Data extracts: Begin

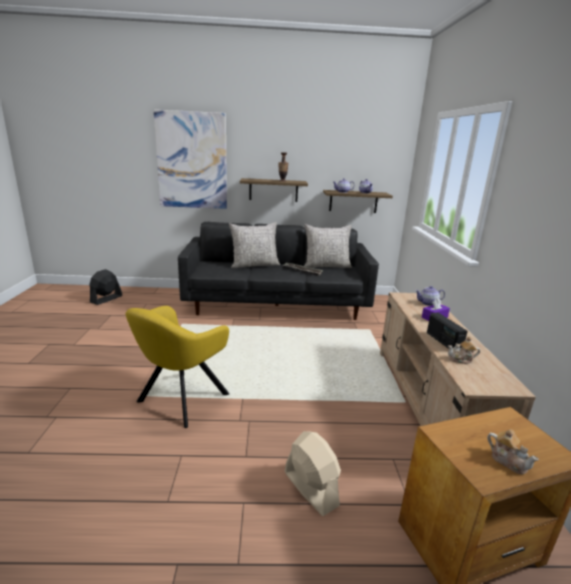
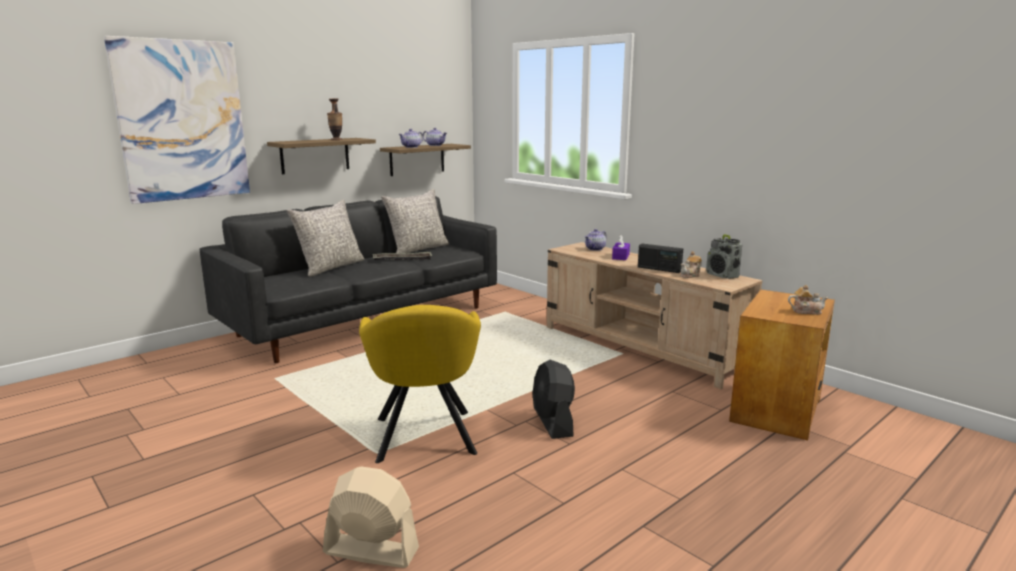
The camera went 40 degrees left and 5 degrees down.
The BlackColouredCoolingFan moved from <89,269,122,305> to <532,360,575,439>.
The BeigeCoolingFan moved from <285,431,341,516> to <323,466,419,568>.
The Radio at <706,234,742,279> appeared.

Data extracts: End
Data extracts: Begin

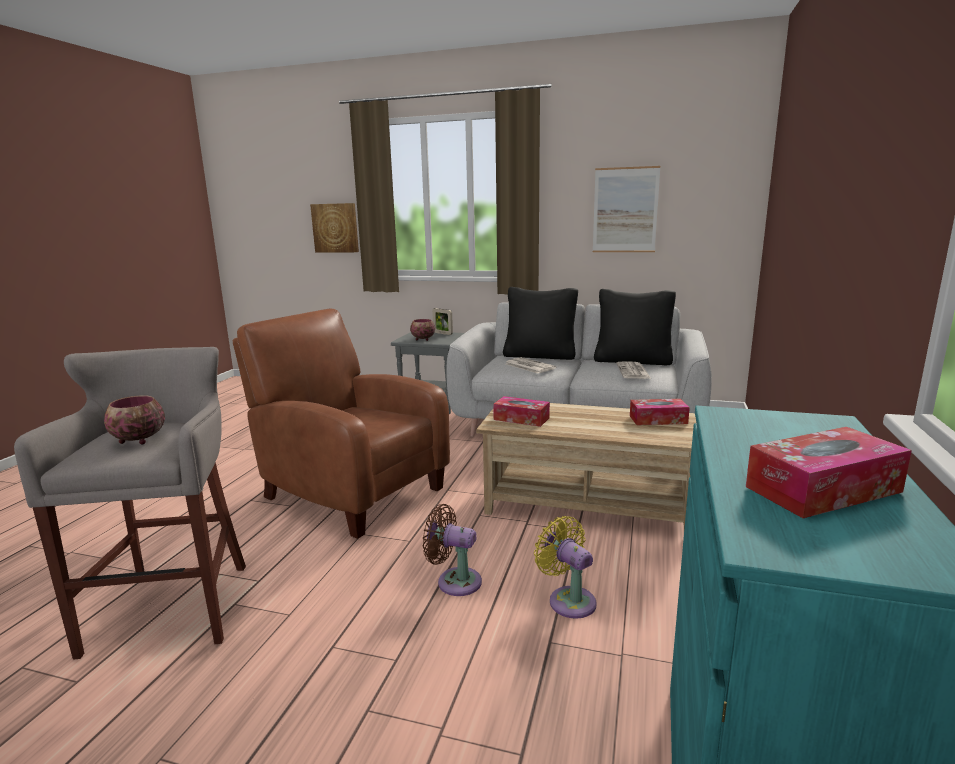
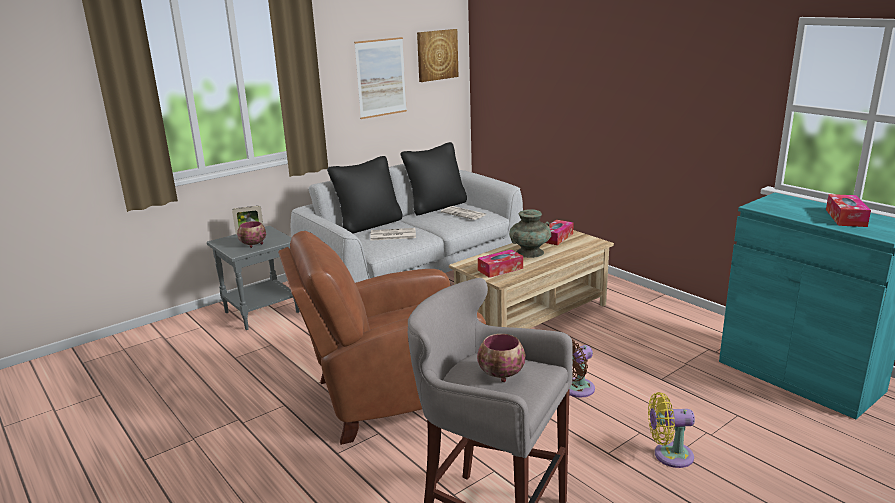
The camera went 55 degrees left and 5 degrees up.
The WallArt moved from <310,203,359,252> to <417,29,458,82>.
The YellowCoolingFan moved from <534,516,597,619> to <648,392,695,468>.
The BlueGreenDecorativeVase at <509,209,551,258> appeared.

Data extracts: End
Data extracts: Begin

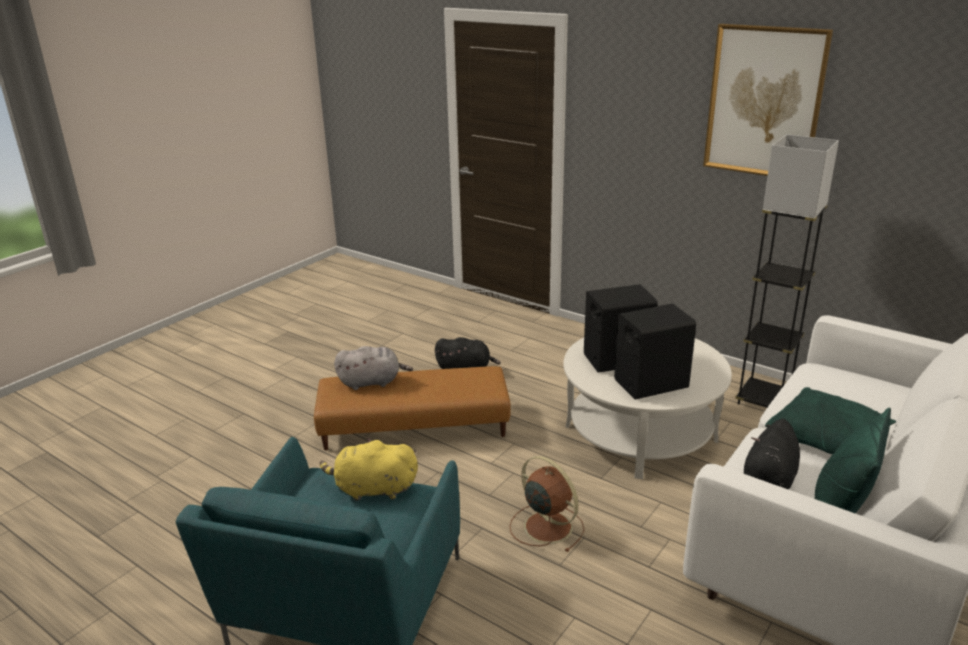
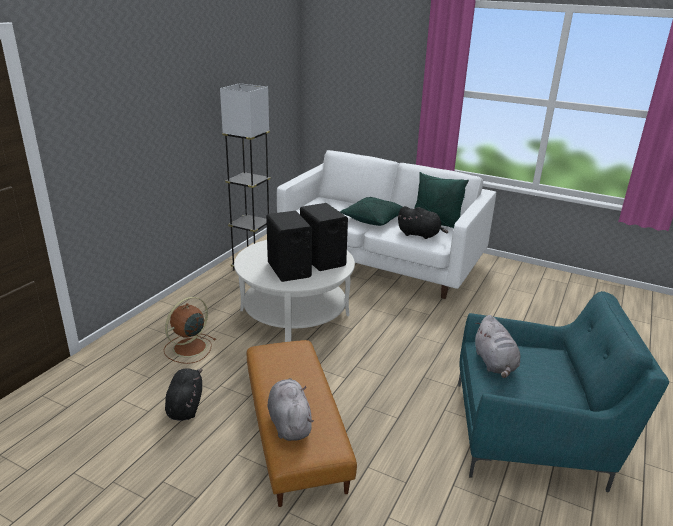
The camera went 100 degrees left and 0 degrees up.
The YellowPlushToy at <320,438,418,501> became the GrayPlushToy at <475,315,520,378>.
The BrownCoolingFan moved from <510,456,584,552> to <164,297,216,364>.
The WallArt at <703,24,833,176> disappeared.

Data extracts: End

> _What this task involves_
Where does the string "moved" appear in the records? Copy every line that holds it.

> _Answer to this exercise_
The BlackColouredCoolingFan moved from <89,269,122,305> to <532,360,575,439>.
The BeigeCoolingFan moved from <285,431,341,516> to <323,466,419,568>.
The WallArt moved from <310,203,359,252> to <417,29,458,82>.
The YellowCoolingFan moved from <534,516,597,619> to <648,392,695,468>.
The BrownCoolingFan moved from <510,456,584,552> to <164,297,216,364>.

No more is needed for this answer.